*Trecho selecionado*.
====
Pesquisa mostra como plasmódio, micróbio causador da moléstia, retira cálcio do sangue do doente para sobreviver

Estudo da USP revela "truque" da malária

REINALDO JOSÉ LOPES
FREE-LANCE PARA A FOLHA

Com ajuda de uma série de truques, o plasmódio -parasita causador da malária- consegue prosperar com folga no organismo humano. Uma dessas artimanhas acaba de ser desmascarada por pesquisadores da USP: eles descobriram como a criatura sobrevive à falta de cálcio, essencial para sua existência, dentro dos glóbulos vermelhos do sangue.
A descoberta pode oferecer aos cientistas um novo alvo para contra-atacar o Plasmodium falciparum e seus parentes, cuja ação mata cerca de 1 milhão de pessoas por ano no mundo, sobretudo na África (no Brasil houve 388 mil casos e 98 mortes em 2001).
"Entender como ele faz isso é um enorme salto", diz Célia Regina da Silva Garcia, 44, do IB (Instituto de Biociências) da USP. Em colaboração com Marcos Gazarini, Garcia coordenou o estudo publicado neste mês da revista científica "Journal of Cell Biology" (www.jcb.org). O trabalho foi tema do editorial da revista.
====
*Pedido de trabalho A*.
Reproduza sem alterações o trecho sobre a malária, desde "REINALDO JOSÉ LOPES" até "mortes em 2001).".
*Pedido de trabalho B*.
Segundo o trecho sobre a malária, em que revista científica o estudo foi publicado?
*Pedido de trabalho C*.
Resuma o trecho sobre a malária em duas frases.

*Registros fornecidos*.
====
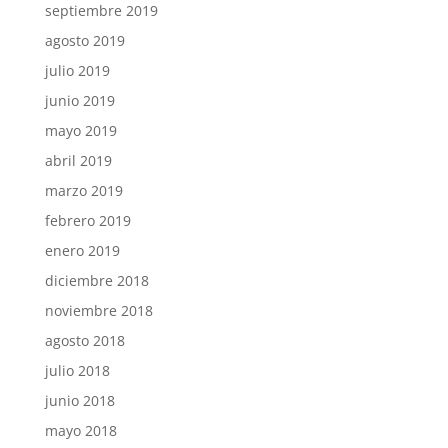
septiembre 2019
agosto 2019
julio 2019
junio 2019
mayo 2019
abril 2019
marzo 2019
febrero 2019
enero 2019
diciembre 2018
noviembre 2018
agosto 2018
julio 2018
junio 2018
mayo 2018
====
*Resposta A*.
REINALDO JOSÉ LOPES
FREE-LANCE PARA A FOLHA

Com ajuda de uma série de truques, o plasmódio -parasita causador da malária- consegue prosperar com folga no organismo humano. Uma dessas artimanhas acaba de ser desmascarada por pesquisadores da USP: eles descobriram como a criatura sobrevive à falta de cálcio, essencial para sua existência, dentro dos glóbulos vermelhos do sangue.
A descoberta pode oferecer aos cientistas um novo alvo para contra-atacar o Plasmodium falciparum e seus parentes, cuja ação mata cerca de 1 milhão de pessoas por ano no mundo, sobretudo na África (no Brasil houve 388 mil casos e 98 mortes em 2001).

*Resposta B*.
No "Journal of Cell Biology".

*Resposta C*.
Pesquisadores da USP descobriram como o plasmódio, parasita causador da malária, sobrevive à falta de cálcio dentro dos glóbulos vermelhos, retirando cálcio do sangue do doente. A descoberta pode oferecer um novo alvo contra o parasita, que mata cerca de 1 milhão de pessoas por ano, e o estudo, coordenado por Célia Regina da Silva Garcia em colaboração com Marcos Gazarini, foi publicado no "Journal of Cell Biology".